An overly mechanical application of the "merely descriptive" prohibition of Section 2(e)(1) impoverishes the branding landscape. The use of "knight" in the applied-for mark is an application of the literary device of synecdoche, defined as: "a figure of speech in which a part is made to represent the whole or vice versa, as in Cleveland won by six runs (meaning “Cleveland's baseball team”)." I think that the use of such a figure of speech involves some incongruity and imagination. An expression using a synecdoche can be much more vivid than the "merely" descriptive terms. A nation can send soldiers somewhere or it can put BOOTS on the ground.
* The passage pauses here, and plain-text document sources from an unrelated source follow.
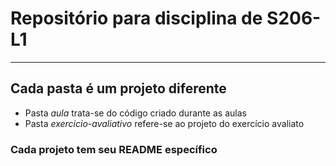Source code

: # Repositório para disciplina de S206-L1
____

## Cada pasta é um projeto diferente

* Pasta _aula_ trata-se do código criado durante as aulas
* Pasta _exercicio-avaliativo_ refere-se ao projeto do exercício avaliato

### Cada projeto tem seu README específico

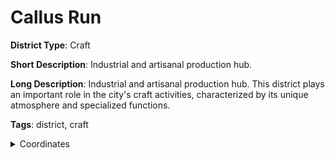 # Callus Run

**District Type**: Craft

**Short Description**: Industrial and artisanal production hub.

**Long Description**: Industrial and artisanal production hub. This district plays an important role in the city's craft activities, characterized by its unique atmosphere and specialized functions.

**Tags**: district, craft

<details>
<summary>Coordinates</summary>



</details>
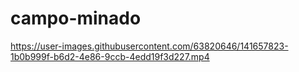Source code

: # campo-minado


https://user-images.githubusercontent.com/63820646/141657823-1b0b999f-b6d2-4e86-9ccb-4edd19f3d227.mp4

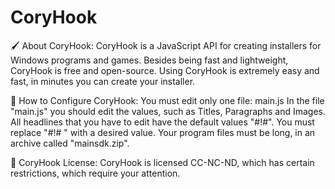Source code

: # CoryHook
🖌️ About CoryHook:
CoryHook is a JavaScript API for creating installers for Windows programs and games. Besides being fast and lightweight, CoryHook is free and open-source. Using CoryHook is extremely easy and fast, in minutes you can create your installer.

🌮 How to Configure CoryHook:
You must edit only one file:
main.js
In the file "main.js" you should edit the values, such as Titles, Paragraphs and Images. All headlines that you have to edit have the default values "#!#". You must replace "#!# " with a desired value. Your program files must be long, in an archive called "mainsdk.zip".

📖 CoryHook License:
CoryHook is licensed CC-NC-ND, which has certain restrictions, which require your attention.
We remember Mark Antony's speech in Julius Ceasar because it opens with the line, "Friends, Romans, countrymen, lend me your EARS..."
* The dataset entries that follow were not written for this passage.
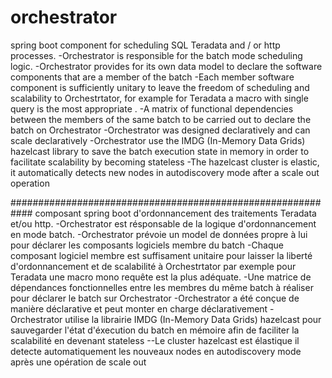 




# orchestrator

spring boot component for scheduling SQL Teradata and / or http processes. 
-Orchestrator is responsible for the batch mode scheduling logic. 
-Orchestrator provides for its own data model to declare the software components that are a member of the batch 
-Each member software component is sufficiently unitary to leave the freedom of scheduling and scalability to Orchestrtator, for example for Teradata a macro with single query  is the most appropriate .
-A matrix of functional dependencies between the members of the same batch to be carried out to declare the batch on Orchestrator
-Orchestrator was designed declaratively and can scale declaratively
-Orchestrator use the IMDG (In-Memory Data Grids) hazelcast library to save the batch execution state in memory in order to facilitate scalability by becoming stateless
-The hazelcast cluster is elastic, it automatically detects new nodes in autodiscovery mode after a scale out operation






############################################################
composant spring boot d'ordonnancement des traitements Teradata et/ou http.
-Orchestrator est résponsable de la logique d'ordonnancement en mode batch.
-Orchestrator prévoie un model de données propre à lui pour déclarer les composants logiciels membre du batch
-Chaque composant logiciel membre est suffisament unitaire pour laisser la liberté d'ordonnancement et de scalabilité à Orchestrtator par exemple pour Teradata une macro mono requête est la plus adéquate.
-Une matrice de dépendances fonctionnelles entre les membres du même batch à réaliser pour déclarer le batch sur Orchestrator
-Orchestrator a été conçue de manière déclarative et peut monter en charge déclarativement
-Orchestrator utilise la librairie IMDG (In-Memory Data Grids)  hazelcast pour sauvegarder l'état d'éxecution du batch en mémoire afin de faciliter la scalabilité en devenant stateless
--Le cluster hazelcast est élastique il detecte automatiquement les nouveaux nodes en autodiscovery mode après une opération de scale out


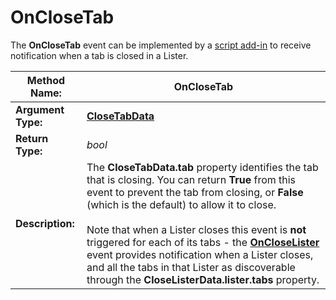 # OnCloseTab

The **OnCloseTab** event can be implemented by a [script add-in](/Manual/scripting/script_add-ins/README.md) to receive notification when a tab is closed in a Lister.

| **Method Name:** | OnCloseTab |
| --- | --- |
| **Argument Type:** | **[CloseTabData](../scripting_objects/closetabdata.md)** |
| **Return Type:** | *bool* |
| **Description:** | The **CloseTabData.tab** property identifies the tab that is closing. You can return **True** from this event to prevent the tab from closing, or **False** (which is the default) to allow it to close.<br /><br />Note that when a Lister closes this event is **not** triggered for each of its tabs - the **[OnCloseLister](oncloselister.md)** event provides notification when a Lister closes, and all the tabs in that Lister as discoverable through the **CloseListerData.lister.tabs** property. |

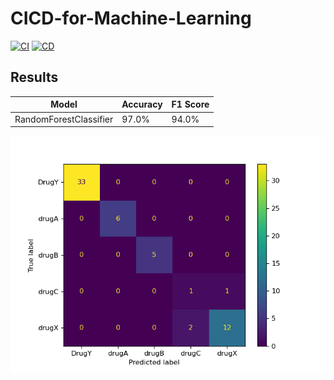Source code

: # CICD-for-Machine-Learning
[![CI](https://github.com/prabodh-hcltech/CICD-for-Machine-Learning/actions/workflows/ci.yml/badge.svg)](https://github.com/prabodh-hcltech/CICD-for-Machine-Learning/actions/workflows/ci.yml)
[![CD](https://github.com/prabodh-hcltech/CICD-for-Machine-Learning/actions/workflows/cd.yml/badge.svg)](https://github.com/prabodh-hcltech/CICD-for-Machine-Learning/actions/workflows/cd.yml)
## Results
| Model                  | Accuracy | F1 Score |
|------------------------|----------|----------|
| RandomForestClassifier | 97.0%    | 94.0%    |

![CM](./Results/model_results.png)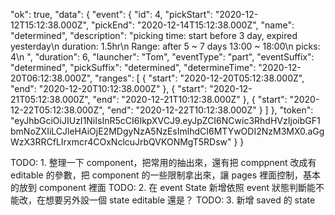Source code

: "ok": true,
"data": {
"event": {
"id": 4,
"pickStart": "2020-12-12T15:12:38.000Z",
"pickEnd": "2020-12-14T15:12:38.000Z",
"name": "determined",
"description": "picking time: start before 3 day, expired yesterday\n duration: 1.5hr\n Range: after 5 ~ 7 days 13:00 ~ 18:00\n picks: 4\n ",
"duration": 6,
"launcher": "Tom",
"eventType": "part",
"eventSuffix": "determined",
"pickSuffix": "determined",
"determineTime": "2020-12-20T06:12:38.000Z",
"ranges": [
{
"start": "2020-12-20T05:12:38.000Z",
"end": "2020-12-20T10:12:38.000Z"
},
{
"start": "2020-12-21T05:12:38.000Z",
"end": "2020-12-21T10:12:38.000Z"
},
{
"start": "2020-12-22T05:12:38.000Z",
"end": "2020-12-22T10:12:38.000Z"
}
]
},
"token": "eyJhbGciOiJIUzI1NiIsInR5cCI6IkpXVCJ9.eyJpZCI6NCwic3RhdHVzIjoibGF1bmNoZXIiLCJleHAiOjE2MDgyNzA5NzEsImlhdCI6MTYwODI2NzM3MX0.aGgWzX3RRCfLIrxmcr4COxNclcuJrbQVKONMgT5RDsw"
}
}


TODO: 1. 整理一下 component，把常用的抽出來，還有把 comppnent 改成有 editable 的參數，把 component 的一些限制拿出來，讓 pages 裡面控制，基本的放到 component 裡面
TODO: 2. 在 event State 新增依照 event 狀態判斷能不能改，在想要另外設一個 state editable 還是？
TODO: 3. 新增 saved 的 state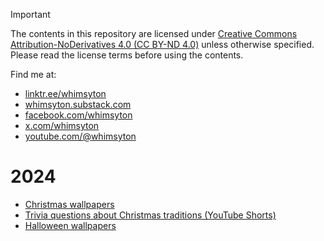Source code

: > [!IMPORTANT]
> The contents in this repository are licensed under
> [Creative Commons Attribution-NoDerivatives 4.0 (CC BY-ND 4.0)](https://creativecommons.org/licenses/by-nd/4.0/)
> unless otherwise specified. Please read the license terms before using the contents.

Find me at:
* [linktr.ee/whimsyton](https://linktr.ee/whimsyton)
* [whimsyton.substack.com](https://whimsyton.substack.com)
* [facebook.com/whimsyton](https://facebook.com/whimsyton)
* [x.com/whimsyton](https://x.com/whimsyton)
* [youtube.com/@whimsyton](https://youtube.com/@whimsyton)

# 2024
* [Christmas wallpapers](christmas-2024/README.md)
* [Trivia questions about Christmas traditions (YouTube Shorts)](https://youtube.com/playlist?list=PLsTYYExEV8TkO0lOtDyU5nMRb-hQHzkIq&si=XkZe_R4vzGmW1wUN)
* [Halloween wallpapers](halloween-2024/README.md)
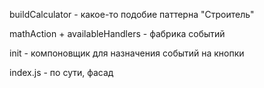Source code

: buildCalculator - какое-то подобие паттерна "Строитель"

mathAction + availableHandlers - фабрика событий


init - компоновщик для назначения событий на кнопки


index.js - по сути, фасад
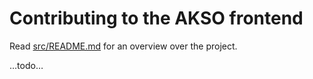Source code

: # Contributing to the AKSO frontend
Read [src/README.md](./src/README.md) for an overview over the project.

…todo…
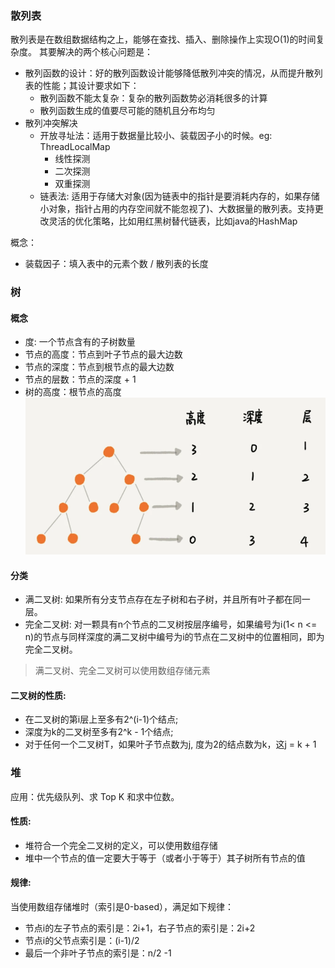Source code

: ### 散列表

散列表是在数组数据结构之上，能够在查找、插入、删除操作上实现O(1)的时间复杂度。 其要解决的两个核心问题是：

- 散列函数的设计：好的散列函数设计能够降低散列冲突的情况，从而提升散列表的性能；其设计要求如下：
    - 散列函数不能太复杂：复杂的散列函数势必消耗很多的计算
    - 散列函数生成的值要尽可能的随机且分布均匀
- 散列冲突解决
    - 开放寻址法：适用于数据量比较小、装载因子小的时候。eg: ThreadLocalMap
        - 线性探测
        - 二次探测
        - 双重探测
    - 链表法: 适用于存储大对象(因为链表中的指针是要消耗内存的，如果存储小对象，指针占用的内存空间就不能忽视了)、大数据量的散列表。支持更改灵活的优化策略，比如用红黑树替代链表，比如java的HashMap

概念：

- 装载因子：填入表中的元素个数 / 散列表的长度

### 树

#### 概念

- 度: 一个节点含有的子树数量
- 节点的高度：节点到叶子节点的最大边数
- 节点的深度：节点到根节点的最大边数
- 节点的层数：节点的深度 + 1
- 树的高度：根节点的高度
  ![tree](../static/tree.png)

#### 分类

- 满二叉树: 如果所有分支节点存在左子树和右子树，并且所有叶子都在同一层。
- 完全二叉树: 对一颗具有n个节点的二叉树按层序编号，如果编号为i(1< n <= n)的节点与同样深度的满二叉树中编号为i的节点在二叉树中的位置相同，即为完全二叉树。

> 满二叉树、完全二叉树可以使用数组存储元素

#### 二叉树的性质:

- 在二叉树的第i层上至多有2^(i-1)个结点;
- 深度为k的二叉树至多有2^k - 1个结点;
- 对于任何一个二叉树T，如果叶子节点数为j, 度为2的结点数为k，这j = k + 1

### 堆
应用：优先级队列、求 Top K 和求中位数。
#### 性质:

- 堆符合一个完全二叉树的定义，可以使用数组存储
- 堆中一个节点的值一定要大于等于（或者小于等于）其子树所有节点的值

#### 规律:

当使用数组存储堆时（索引是0-based），满足如下规律：

- 节点i的左子节点的索引是：2i+1，右子节点的索引是：2i+2
- 节点i的父节点索引是：(i-1)/2
- 最后一个非叶子节点的索引是：n/2 -1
I fully realize that using a part to describe a whole meets the definition of "descriptive." But the Act also allows us to consider by what mechanism a term is descriptive. The examiners and the Board can be purely mechanical and lots of otherwise fun, imaginative, and commercially strong marks are strangled in the crib as a result.

 
At 2:52 PM, Blogger John L. Welch said...
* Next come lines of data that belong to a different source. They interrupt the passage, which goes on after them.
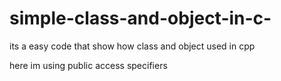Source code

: # simple-class-and-object-in-c-
its a easy code that show how class and object used in cpp 

here im using 
public access specifiers 


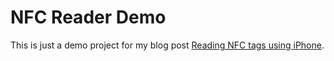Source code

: # NFC Reader Demo

This is just a demo project for my blog post [Reading NFC tags using iPhone](https://davlatmirmanov.com/2018/11/25/reading-nfc-tags-using-iphone/).
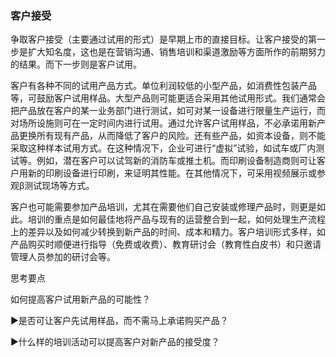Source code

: ### 客户接受

争取客户接受（主要通过试用的形式）是早期上市的直接目标。让客户接受的第一步是扩大知名度，这也是在营销沟通、销售培训和渠道激励等方面所作的前期努力的结果。而下一步则是客户试用。

客户有各种不同的试用产品方式。单位利润较低的小型产品，如消费性包装产品等，可鼓励客户试用样品。大型产品则可能更适合采用其他试用形式。我们通常会把产品放在客户的某一业务部门进行测试，如可对某一设备进行限量生产运行，而对场所设施则可在一定时间内进行试用。通过允许客户试用样品，不必承诺用新产品更换所有现有产品，从而降低了客户的风险。还有些产品，如资本设备，则不能采取这种样本试用方式。在这种情况下，企业可进行“虚拟”试验，如试车或厂内测试等。例如，潜在客户可以试驾新的消防车或推土机。而印刷设备制造商则可让客户用新的印刷设备进行印刷，来证明其性能。在其他情况下，可采用视频展示或参观β测试现场等方式。

客户也可能需要参加产品培训，尤其在需要他们自己安装或修理产品时，则更是如此。培训的重点是如何最佳地将产品与现有的运营整合到一起，如何处理生产流程上的差异以及如何减少转换到新产品的时间、成本和精力。客户培训形式多样，如产品购买时顺便进行指导（免费或收费）、教育研讨会（教育性白皮书）和只邀请管理人员参加的研讨会等。

思考要点

如何提高客户试用新产品的可能性？

▶是否可让客户先试用样品，而不需马上承诺购买产品？

▶什么样的培训活动可以提高客户对新产品的接受度？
Well, if is a "synechdoche," it's a commonly used one to describe the goods. And I didn't see a pun at all. "best night of my life"? Come on!

 
At 3:16 PM, Blogger Gene Bolmarcich, Esq. said...

Perhaps if it was registered as a design mark where it was clear that BEST KNIGHT was the mark and GAMES merely the generic term then my point would have been stronger. Not knowing there was such a thing as "knight games" I had no way of knowing that it should have ben parsed as BEST...KNIGHT GAMES. But still, the mere fact that ONE game (chess) had a knight makes the whole mark descriptive of all the games? Geez..just delete chess and rely on related goods" to get it back as a practical matter. Would it then have been deceptive? No. For checkers and Monopoly, it would be a completely arbitrary mark.

 
At 4:29 PM, Anonymous Anonymous said...

The mark is weak sauce. Although 10:57 makes a well written pitch, the Board got this right. This opinion notwithstanding, the USPTO is too soft on descriptive marks. We really should see more merely descriptive refusals, more generic refusals, and more scrutiny of 2f claims. If the descriptive marks are so great, they will help launch the products and will acquire secondary meaning.

 
At 2:05 AM, Anonymous Anonymous said...

Just wondering, if I had a blog or website that looked at games and I used the title "Best Knight Games" for the title of my blog, would the trademark holder who was able to trademark BEST KNIGHT GAMES send me a cease and desist? If you go to google and type in "Best Knight Games", you will see why the decision makes sense because so many websites and blogs use this exact or similar phrase already.

 
At 10:41 AM, Blogger John L. Welch said...

Gene: chess is not the only "knight" game, apparently from the evidence.

 
At 11:01 AM, Blogger John L. Welch said...

I think one factor is the low cost of an appeal: the preparation of the brief largely involves cutting and pasting arguments already made in prosecution. Many practitioners do not seem aware of some of the basic principles that the TTAB applies (see my article, The Top Ten Losing TTAB Arguments). Also there is a CYA factor: the attorney, who has told the client to file the application and argue against the refusal, is, by human nature, likely to tell the client that the examining attorney is wrong.

 
At 11:07 AM, Blogger Scott Brown said...

I thought this opinion was bad until I Googled "best knight games" and there were a bunch of hits. Knight games are essentially a genre at this point.